Die Erstbeschreibung in den „Transactions of the Linnean Society“ umfasst fast 50 Seiten Text sowie 14 Abbildungstafeln, 2 davon farbig.6 Bereits Umfang und Ausstattung dieser Publikation verdeutlichen den wissenschaftlichen Rang von Welwitschs Fund.

In Angola wird diese Pflanzenart n'tumbo genannt, was so viel wie „Stumpf“ bedeutet. Die Nama nennen sie ǃkharos oder auch khurub, die Damara nyanka. Die Herero nennen sie onyanga, was „Wüstenzwiebel“ bedeutet. Das Mark wurde früher gegessen, roh oder in heißer Asche gebacken. Auf Afrikaans heißt sie tweeblaarkanniedood, was etwa „Zwei-Blatt-kann-nicht-sterben“ bedeutet.8

Welwitschien können vermutlich über 1.000 Jahre alt werden, besitzen aber nur zwei Blätter, die ihr ganzes Leben lang am Grunde weiterwachsen, während sie an der Spitze zurücksterben. Insgesamt werden sie kaum 1,50 m hoch. Es sind nacktsamige Pflanzen, sie gehören also in die weitere Verwandtschaft der Nadelbäume. Es handelt sich um lebende Fossilien; Überreste ähnlicher Pflanzen haben sich in Sedimenten erhalten, die vor über 100 Millionen Jahren im heutigen Brasilien abgelagert wurden.9

Referenzen

[1] Batsaki, Yota; Cahalan, Sarah Burke; Tchikine, Anatole (Hg.) (2016): The botany of empire in the long eighteenth century. Dumbarton Oaks Research Library and Collection. Washington, D.C.: Dumbarton Oaks Research Library and Collection (Dumbarton Oaks symposia and colloquia).
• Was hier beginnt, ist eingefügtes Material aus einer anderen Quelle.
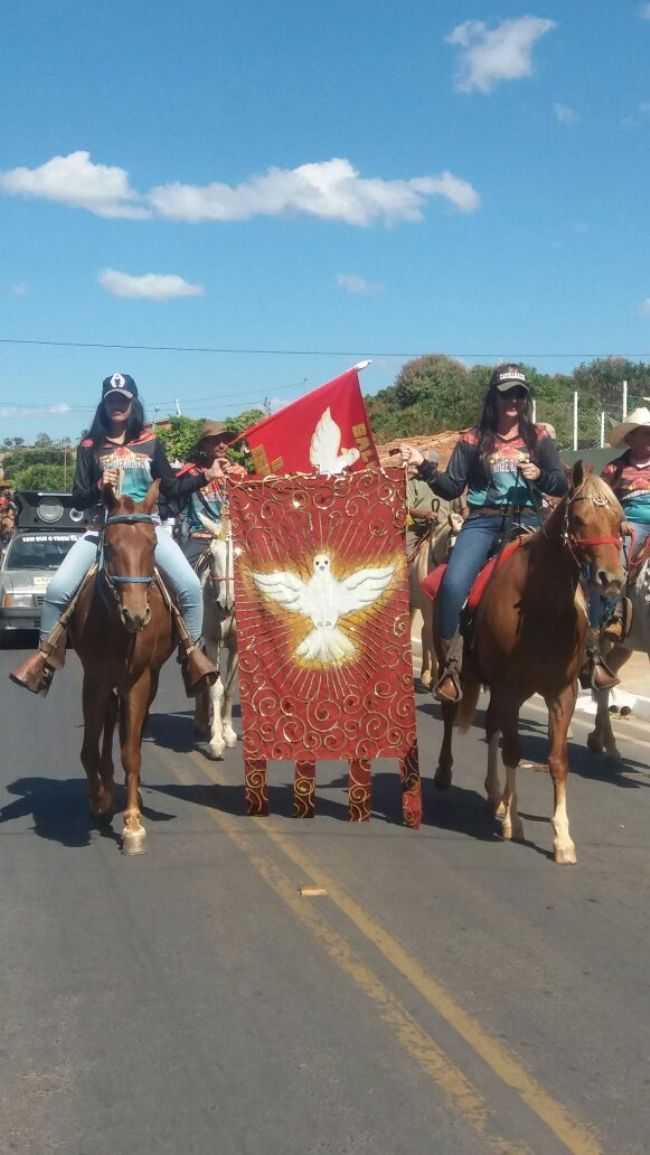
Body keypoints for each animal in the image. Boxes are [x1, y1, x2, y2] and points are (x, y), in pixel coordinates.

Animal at [70, 482, 175, 854]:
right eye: (112, 545)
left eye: (153, 544)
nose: (136, 614)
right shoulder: (94, 678)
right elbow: (90, 746)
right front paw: (98, 801)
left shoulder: (139, 681)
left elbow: (132, 751)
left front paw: (132, 825)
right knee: (108, 721)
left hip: (150, 680)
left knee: (130, 731)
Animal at [434, 464, 623, 863]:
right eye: (579, 520)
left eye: (618, 521)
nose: (611, 579)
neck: (542, 606)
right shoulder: (508, 687)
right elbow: (514, 750)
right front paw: (514, 823)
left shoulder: (561, 692)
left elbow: (557, 760)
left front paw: (562, 838)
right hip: (454, 667)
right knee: (450, 714)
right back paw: (447, 774)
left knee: (492, 727)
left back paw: (496, 796)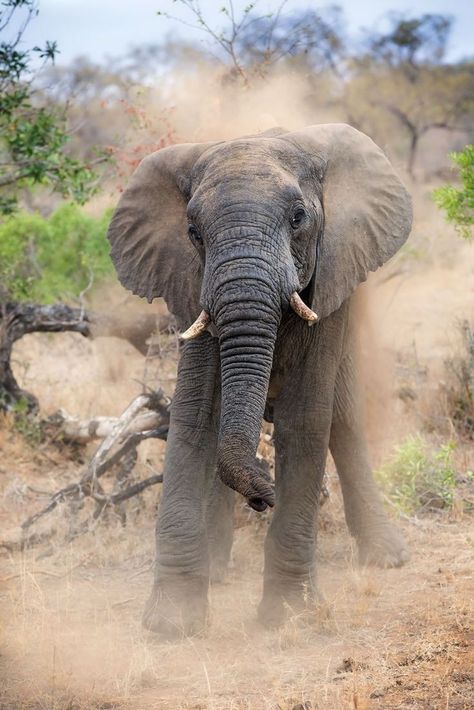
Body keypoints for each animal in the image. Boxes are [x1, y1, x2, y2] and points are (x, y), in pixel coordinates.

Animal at [106, 124, 412, 640]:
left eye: (298, 218)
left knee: (344, 421)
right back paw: (217, 570)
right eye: (193, 233)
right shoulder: (191, 287)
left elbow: (306, 420)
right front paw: (172, 624)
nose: (261, 495)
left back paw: (388, 559)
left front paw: (291, 618)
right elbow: (194, 418)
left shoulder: (329, 283)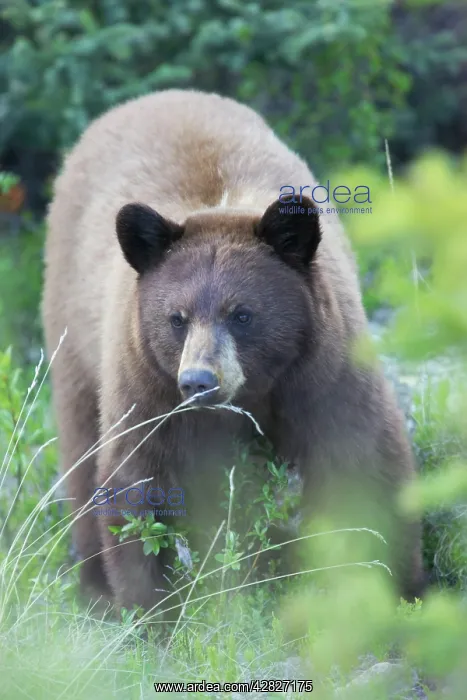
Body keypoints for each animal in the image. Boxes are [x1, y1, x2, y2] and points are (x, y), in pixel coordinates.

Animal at [42, 89, 425, 613]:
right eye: (176, 318)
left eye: (242, 314)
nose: (199, 382)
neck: (253, 394)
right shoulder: (149, 389)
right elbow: (136, 482)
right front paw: (149, 608)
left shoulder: (322, 371)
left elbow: (362, 456)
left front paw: (399, 588)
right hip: (73, 331)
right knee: (82, 446)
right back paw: (94, 584)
[2] Schiebinger, Londa; Swan, Claudia (Hg.) (2007): Colonial botany. Science, commerce, and politics in the early modern world. University of Pennsylvania Press. First paperback edition. Philadelphia: University of Pennsylvania Press.

[3] Gottschlich, Daniela; Hackfort, Sarah; Schmitt, Tobias; Winterfeld, Uta von (2022): Handbuch Politische Ökologie 110. DOI: 10.14361/9783839456279.

[4] Klemun, Marianne (1990): Friedrich Welwitsch (1806-1872). Carinthia II 180: 11-30.

[5] Klemun, Marianne (2022): Friedrich Welwitsch: Nachleben in öffentlichen Spuren, eine Erinnerungskultur zwischen Natur und Gesellschaft. Carinthia II 212: 33-52.

[6] Hooker, J.D. (1864): On Welwitschia, a new Genus of Gnetaceae. Transactions of the Linnean society 24: 1-48 + 14 Tafeln.

[7] Endersby, Jim (2008): Imperial Nature. Joseph Hooker and the practices of Victorian Science. University of Chicago Press.

[8] Welwitschie. Wikipedia. https://de.wikipedia.org/wiki/Welwitschie, zuletzt geprüft am 27.03.2023.

[9] Dilcher, David L. et al. (2005): Welwitschiaceae from the Lower Cretaceous of northeastern Brazil. American Journal of Botany 92(8): 1294-1310.